When you put ’em in that perspective, it’s like “Oh.” But when you say Neo-Soul it almost implies that it’s something way over there. And even when they say that you’re an R&B singer, it’s like yeah, I sing R&B songs. I make R&B music, but there’s more to what I do than just R&B music, and when you do that you restrict, you restrict me from being able to do other things that I’m into. That, I would like to show you. That, I wanna give you. That, I’m good at. But you won’t accept it if you’re only willing to expect me to just do one thing.

So, my feelin’ on that is, it’s cool. It’s cool, it’s cool but there’s more to it. I pray that people will not limit me to just as an R&B singer or a Neo-Soul artist. Those are what I am and what I do but there’s way more to it than that. And I just hope people see that.

AHHA: Now, I know you have a very good live show, lots of energy. You really get the crowd hype and everything. How do you feel about the revival of dance in stage shows like artists, Ne-Yo, Chris Brown, Omarion, etc., and how do you keep your own shows fresh?

Musiq: All that dancin’ and stuff. That’s fresh. I’m just not gonna do it.I kinda look at myself as an MC waitin’ to happen. So, it’s almost like askin’ Ghostface how he keeps his show live, it’s almost like askin’ Nas how do he keep his show live. You just use the material, you use the work. I wish that I had the energy to do all of that Chris Brown stuff and all of that Usher stuff. You know, I would love to be able to do all of that.

I put so much energy into the music that I don’t really have time to perform. Only thing I have left to do is to pace back and forth. And I also want people to pay attention to the band. That’s a very important element in my performance. So if I have a whole bunch of dancers on stage, there’s too many things to look at. Definitely, big ups to the people that do it. Beyonce, she’s one of the best people that do it. To have a band and have dancers. But she has to cater to a much broader audience. So it’s almost like, it kinda balances itself out.
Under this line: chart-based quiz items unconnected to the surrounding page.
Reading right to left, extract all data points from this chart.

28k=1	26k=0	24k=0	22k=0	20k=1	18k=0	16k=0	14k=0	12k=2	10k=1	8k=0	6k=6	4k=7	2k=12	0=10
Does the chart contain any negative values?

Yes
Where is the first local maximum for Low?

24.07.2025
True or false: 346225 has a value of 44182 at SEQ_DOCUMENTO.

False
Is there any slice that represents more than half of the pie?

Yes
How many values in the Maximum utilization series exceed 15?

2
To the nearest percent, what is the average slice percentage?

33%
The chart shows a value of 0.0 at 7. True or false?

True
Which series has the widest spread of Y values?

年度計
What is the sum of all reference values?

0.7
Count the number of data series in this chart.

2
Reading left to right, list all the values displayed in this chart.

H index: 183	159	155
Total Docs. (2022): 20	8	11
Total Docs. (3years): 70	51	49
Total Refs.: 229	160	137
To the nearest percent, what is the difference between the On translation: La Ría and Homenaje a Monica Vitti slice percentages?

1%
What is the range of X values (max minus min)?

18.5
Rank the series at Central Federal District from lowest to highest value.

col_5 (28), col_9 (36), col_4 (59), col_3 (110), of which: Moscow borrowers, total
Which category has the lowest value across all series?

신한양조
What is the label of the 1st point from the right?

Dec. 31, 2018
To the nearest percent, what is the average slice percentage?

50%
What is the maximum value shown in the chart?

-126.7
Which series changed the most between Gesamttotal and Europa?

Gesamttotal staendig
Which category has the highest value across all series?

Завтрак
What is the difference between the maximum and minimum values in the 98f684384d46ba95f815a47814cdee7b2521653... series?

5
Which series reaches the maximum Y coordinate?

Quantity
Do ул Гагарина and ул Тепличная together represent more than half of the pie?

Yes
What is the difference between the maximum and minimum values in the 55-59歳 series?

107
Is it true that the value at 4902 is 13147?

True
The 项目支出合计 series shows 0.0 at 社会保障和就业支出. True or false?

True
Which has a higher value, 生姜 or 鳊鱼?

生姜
AHHA: Now, what would you say was your most embarrassing moment in the spotlight?

Musiq: My most embarrassing moment in the spotlight…it used to be the fact when I first came out with Aijuswanaseing and I had to sing “Love” and sometimes my throat would like go out. And I can’t hit that note that used to suck. But hey, I’m human. But I think now my most embarrassing moment is when I forgot the line to “The National Anthem” at Madison Square Garden for the Michael Jordan Championship. That was embarrassing because I know “The National Anthem.” That night I sound checked it, twice, without even thinkin’ about it. But for some reason, when that line came, I just drew a blank. I really can’t explain it.

AHHA: You just wanted to sing something else.

Musiq: I think I just wanted to sing something else. Or maybe, no, what it was, was it was alot of things goin’ on in my mind. Cause that was at the time of the transition from one label to the next. I been away for a while and people was in my ear. I don’t mean to use that as an excuse but those things they had their effects. And it showed in something as simple as a song that I pretty much knew all my life. But, you know. Yeah, but hey, things happen.

AHHA: Now if we go into Musiq Soulchild’s closet…

Musiq: Wow. Ok. I thought you were gonna say CD player or something.

AHHA: Nah, closet. You’re a fashionable guy. You have your own style.

Musiq: See this is the thing. I didn’t work my own style yet. Don’t get it twisted. I rocked a lot of fresh stuff ‘cause I had to meet it in some way. But once I get to that position, don’t be surprised with the kind of stuff ‘cause I’m a funk child at heart yo. So, don’t be surprised. I mean, I ain’t gonna scare y’all with the George Clinton hair and everything. Eventually, I will get there, in my own way.

In the history of music, when people get passionate about their stuff from Sly & the Family Stone, you know Sly used to rock some crazy stuff. But he thought it was fresh. That’s how he wanted to present himself. To Prince, to George Clinton, even to James Brown, all the way up to Andre3000, to Common, to Erykah Badu they rock how they feel. They rock stuff according to how they feel.